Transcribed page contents
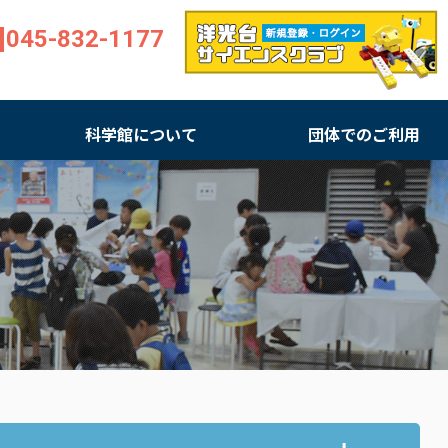
045-832-1177
科学館について
団体でのご利用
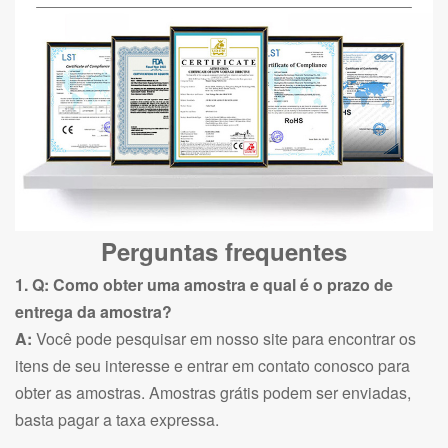
Perguntas frequentes
1. Q: Como obter uma amostra e qual é o prazo de
entrega da amostra?
A:
Você pode pesquisar em nosso site para encontrar os
itens de seu interesse e entrar em contato conosco para
obter as amostras. Amostras grátis podem ser enviadas,
basta pagar a taxa expressa.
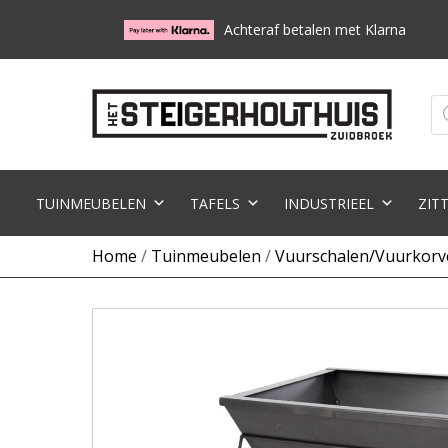
Achteraf betalen met Klarna
Pr
zo
TUINMEUBELEN
TAFELS
INDUSTRIEEL
ZIT
Home
/
Tuinmeubelen
/
Vuurschalen/Vuurkorv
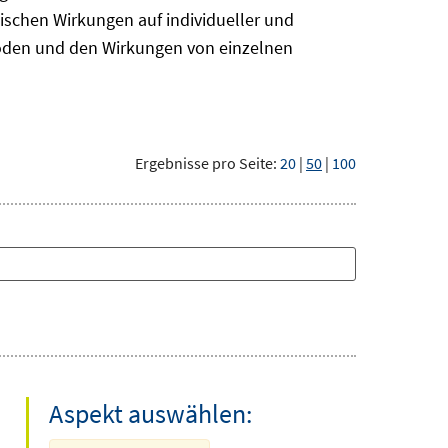
ischen Wirkungen auf individueller und
hoden und den Wirkungen von einzelnen
Ergebnisse pro Seite:
20
|
50
|
100
Aspekt auswählen:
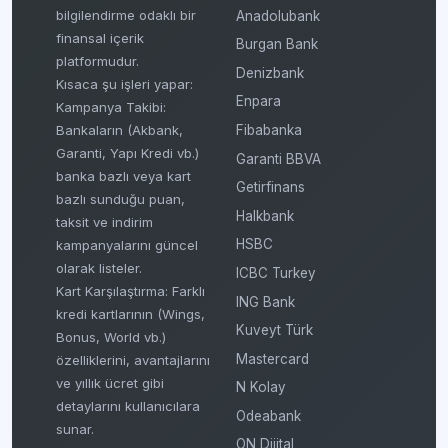
bilgilendirme odaklı bir
Anadolubank
finansal içerik
Burgan Bank
platformudur.
Denizbank
Kısaca şu işleri yapar:
Enpara
Kampanya Takibi:
Fibabanka
Bankaların (Akbank,
Garanti, Yapı Kredi vb.)
Garanti BBVA
banka bazlı veya kart
Getirfinans
bazlı sunduğu puan,
Halkbank
taksit ve indirim
HSBC
kampanyalarını güncel
olarak listeler.
ICBC Turkey
Kart Karşılaştırma: Farklı
ING Bank
kredi kartlarının (Wings,
Kuveyt Türk
Bonus, World vb.)
Mastercard
özelliklerini, avantajlarını
ve yıllık ücret gibi
N Kolay
detaylarını kullanıcılara
Odeabank
sunar.
ON Dijital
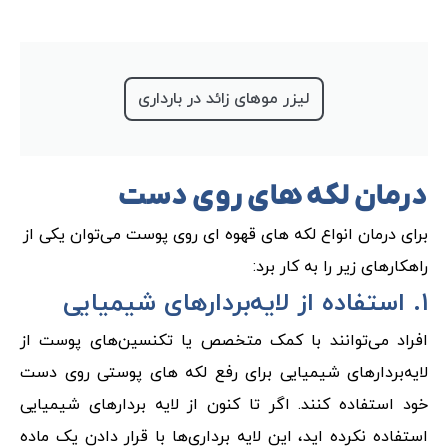
لیزر موهای زائد در بارداری
درمان لکه های روی دست
برای درمان انواع لکه های قهوه ای روی پوست می‌توان یکی از
راهکارهای زیر را به کار برد:
۱. استفاده از لایه‌بردارهای شیمیایی
افراد می‌توانند با کمک متخصص یا تکنسین‌های پوست از
لایه‌بردارهای شیمیایی برای رفع لکه های پوستی روی دست
خود استفاده کنند. اگر تا کنون از لایه بردار‌های شیمیایی
استفاده نکرده اید، این لایه برداری‌ها با قرار دادن یک ماده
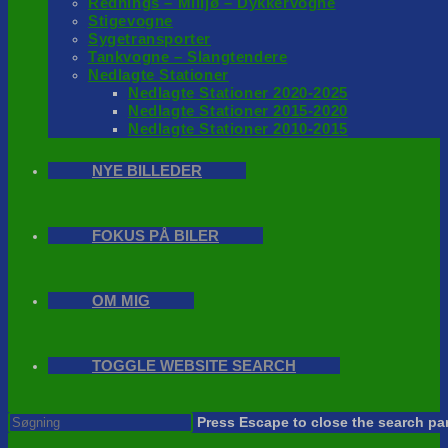
Rednings – Milijø – Dykkervogne
Stigevogne
Sygetransporter
Tankvogne – Slangtendere
Nedlagte Stationer
Nedlagte Stationer 2020-2025
Nedlagte Stationer 2015-2020
Nedlagte Stationer 2010-2015
NYE BILLEDER
FOKUS PÅ BILER
OM MIG
TOGGLE WEBSITE SEARCH
Press Escape to close the search pa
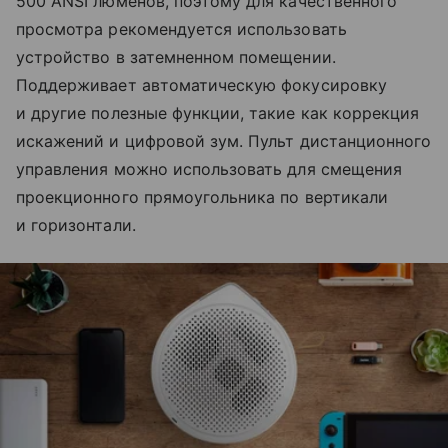
500 ANSI люменов, поэтому для качественного
просмотра рекомендуется использовать
устройство в затемненном помещении.
Поддерживает автоматическую фокусировку
и другие полезные функции, такие как коррекция
искажений и цифровой зум. Пульт дистанционного
управления можно использовать для смещения
проекционного прямоугольника по вертикали
и горизонтали.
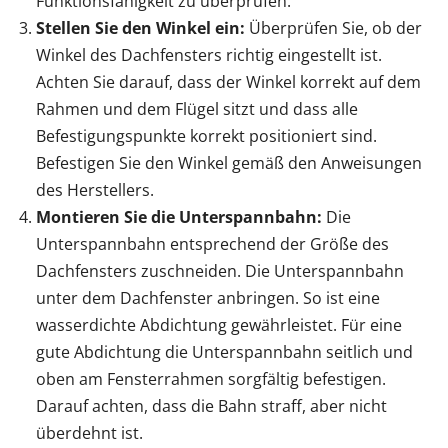
Funktionsfähigkeit zu überprüfen.
Stellen Sie den Winkel ein:
Überprüfen Sie, ob der
Winkel des Dachfensters richtig eingestellt ist.
Achten Sie darauf, dass der Winkel korrekt auf dem
Rahmen und dem Flügel sitzt und dass alle
Befestigungspunkte korrekt positioniert sind.
Befestigen Sie den Winkel gemäß den Anweisungen
des Herstellers.
Montieren Sie die Unterspannbahn:
Die
Unterspannbahn entsprechend der Größe des
Dachfensters zuschneiden. Die Unterspannbahn
unter dem Dachfenster anbringen. So ist eine
wasserdichte Abdichtung gewährleistet. Für eine
gute Abdichtung die Unterspannbahn seitlich und
oben am Fensterrahmen sorgfältig befestigen.
Darauf achten, dass die Bahn straff, aber nicht
überdehnt ist.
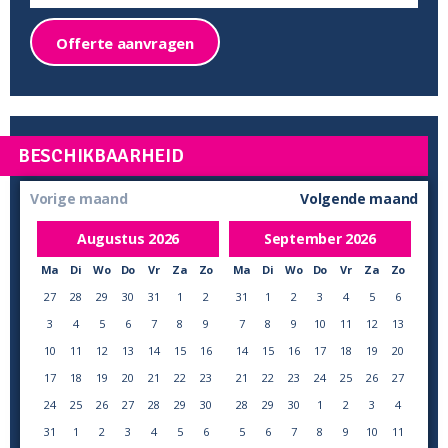
Offerte aanvragen
BESCHIKBAARHEID
Vorige maand
Volgende maand
Augustus
2026
September
2026
Ma
Di
Wo
Do
Vr
Za
Zo
Ma
Di
Wo
Do
Vr
Za
Zo
27
28
29
30
31
1
2
31
1
2
3
4
5
6
3
4
5
6
7
8
9
7
8
9
10
11
12
13
10
11
12
13
14
15
16
14
15
16
17
18
19
20
17
18
19
20
21
22
23
21
22
23
24
25
26
27
24
25
26
27
28
29
30
28
29
30
1
2
3
4
31
1
2
3
4
5
6
5
6
7
8
9
10
11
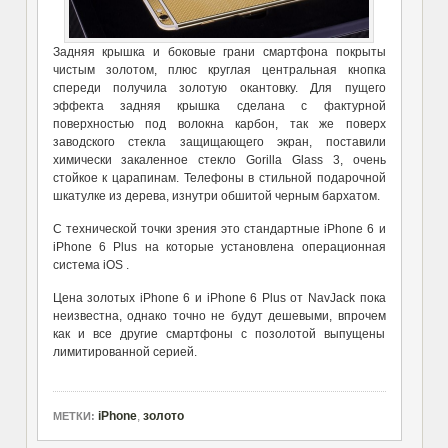
Задняя крышка и боковые грани смартфона покрыты
чистым золотом, плюс круглая центральная кнопка
спереди получила золотую окантовку. Для пущего
эффекта задняя крышка сделана с фактурной
поверхностью под волокна карбон, так же поверх
заводского стекла защищающего экран, поставили
химически закаленное стекло Gorilla Glass 3, очень
стойкое к царапинам. Телефоны в стильной подарочной
шкатулке из дерева, изнутри обшитой черным бархатом.
С технической точки зрения это стандартные iPhone 6 и
iPhone 6 Plus на которые установлена операционная
система iOS .
Цена золотых iPhone 6 и iPhone 6 Plus от NavJack пока
неизвестна, однако точно не будут дешевыми, впрочем
как и все другие смартфоны с позолотой выпущены
лимитированной серией.
iPhone
,
золото
МЕТКИ:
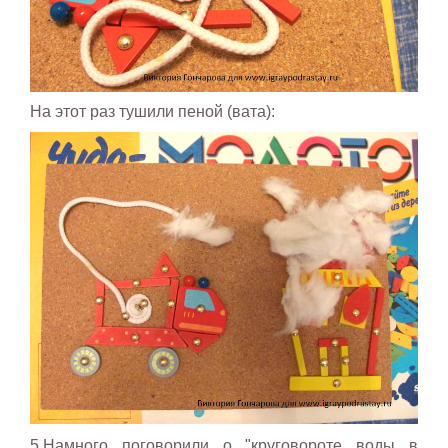
На этот раз тушили пеной (вата):
5.Намного поговорили о "круговороте воды в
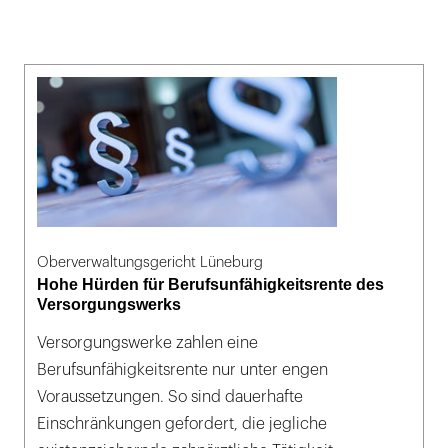
Oberverwaltungsgericht Lüneburg
Hohe Hürden für Berufsunfähigkeitsrente des
Versorgungswerks
Versorgungswerke zahlen eine
Berufsunfähigkeitsrente nur unter engen
Voraussetzungen. So sind dauerhafte
Einschränkungen gefordert, die jegliche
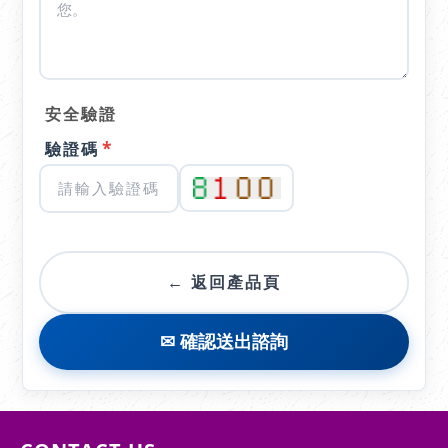
安全驗證
*
驗證碼
← 返回產品頁
✉ 確認送出諮詢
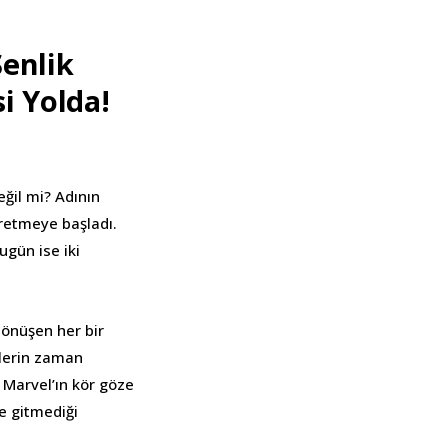
enlik
i Yolda!
ğil mi? Adının
üretmeye başladı.
ugün ise iki
önüşen her bir
elerin zaman
 Marvel’ın kör göze
e gitmediği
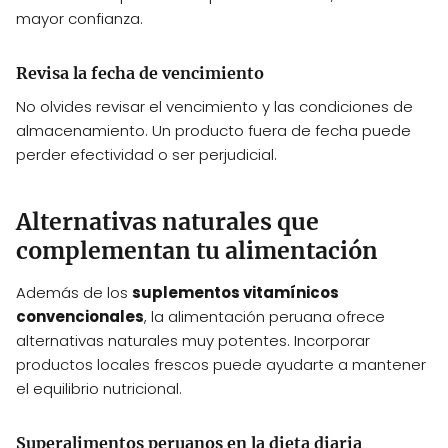
mayor confianza.
Revisa la fecha de vencimiento
No olvides revisar el vencimiento y las condiciones de
almacenamiento. Un producto fuera de fecha puede
perder efectividad o ser perjudicial.
Alternativas naturales que
complementan tu alimentación
Además de los
suplementos vitamínicos
convencionales
, la alimentación peruana ofrece
alternativas naturales muy potentes. Incorporar
productos locales frescos puede ayudarte a mantener
el equilibrio nutricional.
Superalimentos peruanos en la dieta diaria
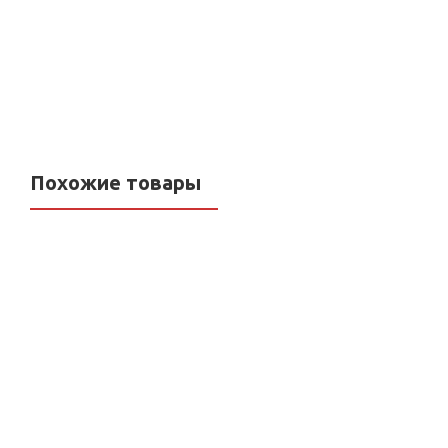
Курьером:
07 августа
4 085
р.
Закажи на сайте со скидкой
Цена в магазине: 4300 р.
Размер скидки: 5%
Похожие товары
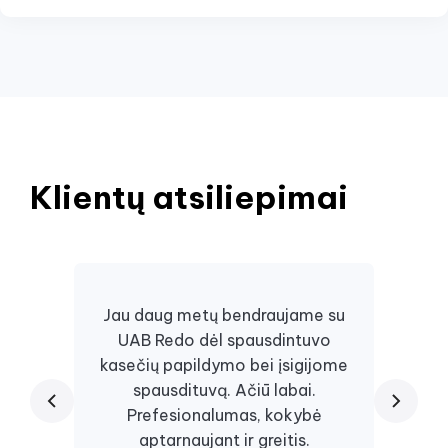
Klientų atsiliepimai
Jau daug metų bendraujame su
UAB Redo dėl spausdintuvo
Daugi
kasečių papildymo bei įsigijome
juos, 
spausdituvą. Ačiū labai.
kaseč
Prefesionalumas, kokybė
visa
aptarnaujant ir greitis.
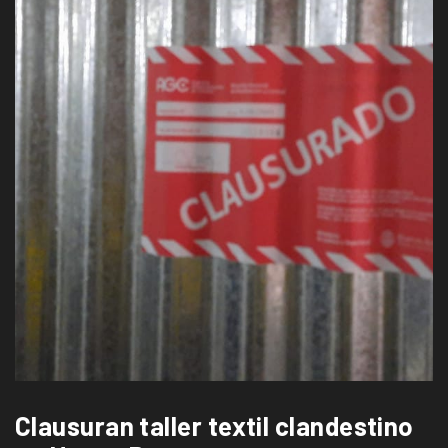
Clausuran taller textil clandestino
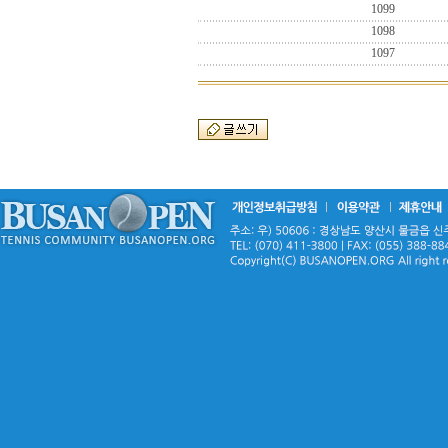
1099
1098
1097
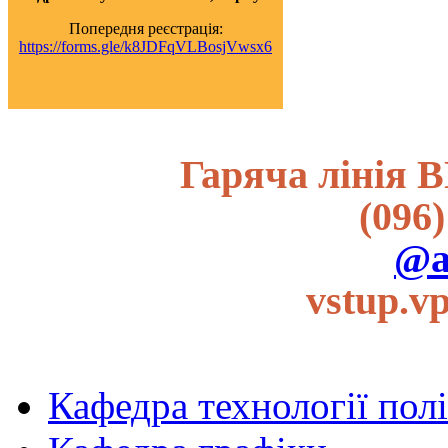
Попередня реєстрація:
https://forms.gle/k8JDFqVLBosjVwsx6
Гаряча лінія В
(096)
@a
vstup.v
Кафедра технології пол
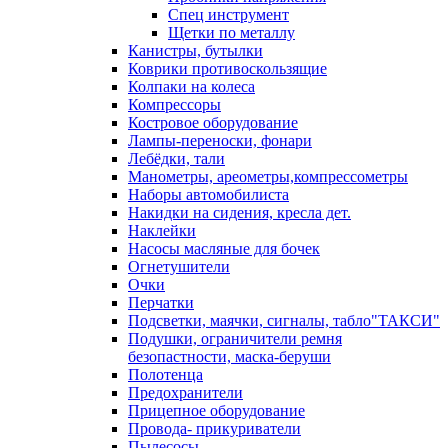
Спец инструмент
Щетки по металлу
Канистры, бутылки
Коврики противоскользящие
Колпаки на колеса
Компрессоры
Костровое оборудование
Лампы-переноски, фонари
Лебёдки, тали
Манометры, ареометры,компрессометры
Наборы автомобилиста
Накидки на сидения, кресла дет.
Наклейки
Насосы масляные для бочек
Огнетушители
Очки
Перчатки
Подсветки, маячки, сигналы, табло"ТАКСИ"
Подушки, ограничители ремня
безопастности, маска-беруши
Полотенца
Предохранители
Прицепное оборудование
Провода- прикуриватели
Пылесосы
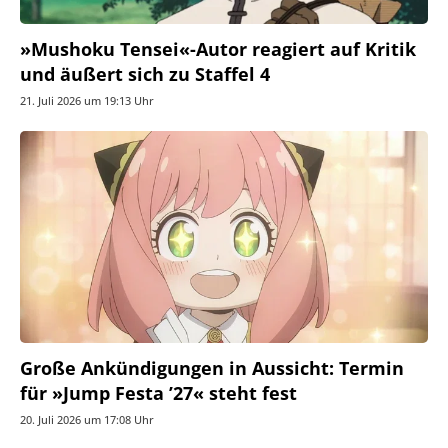
»Mushoku Tensei«-Autor reagiert auf Kritik
und äußert sich zu Staffel 4
21. Juli 2026 um 19:13 Uhr
Große Ankündigungen in Aussicht: Termin
für »Jump Festa ’27« steht fest
20. Juli 2026 um 17:08 Uhr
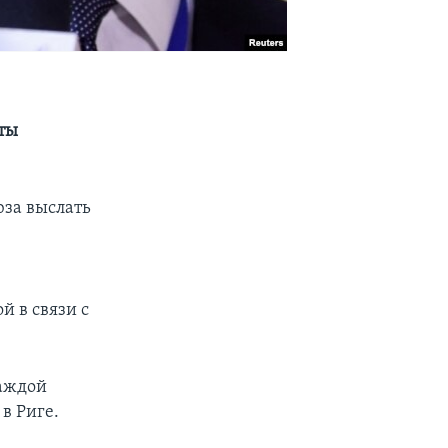
уты
за выслать
 в связи с
каждой
в Риге.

Problem description: Convert the material, starting with its first line and going on through the line containing "basta pagar a taxa expressa.", into a Markdown table with the columns Row and Line, numbering each non-blank line in order. Leave out the pictures and any blank lines.

Answer box:
| Row | Line |
|---|---|
| 1 | 045-832-1177 |
| 2 | 科学館について |
| 3 | 団体でのご利用 |
| 4 | Perguntas frequentes |
| 5 | 1. Q: Como obter uma amostra e qual é o prazo de |
| 6 | entrega da amostra? |
| 7 | A: |
| 8 | Você pode pesquisar em nosso site para encontrar os |
| 9 | itens de seu interesse e entrar em contato conosco para |
| 10 | obter as amostras. Amostras grátis podem ser enviadas, |
| 11 | basta pagar a taxa expressa. |